## Goal of the exercise:
Whatever the records below hold, copy it all out exactly.

## Provided material:
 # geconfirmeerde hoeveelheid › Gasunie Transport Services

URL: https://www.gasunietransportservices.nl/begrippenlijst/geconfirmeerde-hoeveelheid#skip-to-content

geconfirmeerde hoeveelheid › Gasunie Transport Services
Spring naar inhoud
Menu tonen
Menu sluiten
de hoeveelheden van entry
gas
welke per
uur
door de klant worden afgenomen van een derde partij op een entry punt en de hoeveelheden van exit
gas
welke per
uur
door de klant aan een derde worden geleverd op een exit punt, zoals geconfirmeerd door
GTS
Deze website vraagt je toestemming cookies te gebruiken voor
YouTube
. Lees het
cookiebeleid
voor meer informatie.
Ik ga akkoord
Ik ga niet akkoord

## Written reply:
 # geconfirmeerde hoeveelheid › Gasunie Transport Services

URL: https://www.gasunietransportservices.nl/begrippenlijst/geconfirmeerde-hoeveelheid#skip-to-content

geconfirmeerde hoeveelheid › Gasunie Transport Services
Spring naar inhoud
Menu tonen
Menu sluiten
de hoeveelheden van entry
gas
welke per
uur
door de klant worden afgenomen van een derde partij op een entry punt en de hoeveelheden van exit
gas
welke per
uur
door de klant aan een derde worden geleverd op een exit punt, zoals geconfirmeerd door
GTS
Deze website vraagt je toestemming cookies te gebruiken voor
YouTube
. Lees het
cookiebeleid
voor meer informatie.
Ik ga akkoord
Ik ga niet akkoord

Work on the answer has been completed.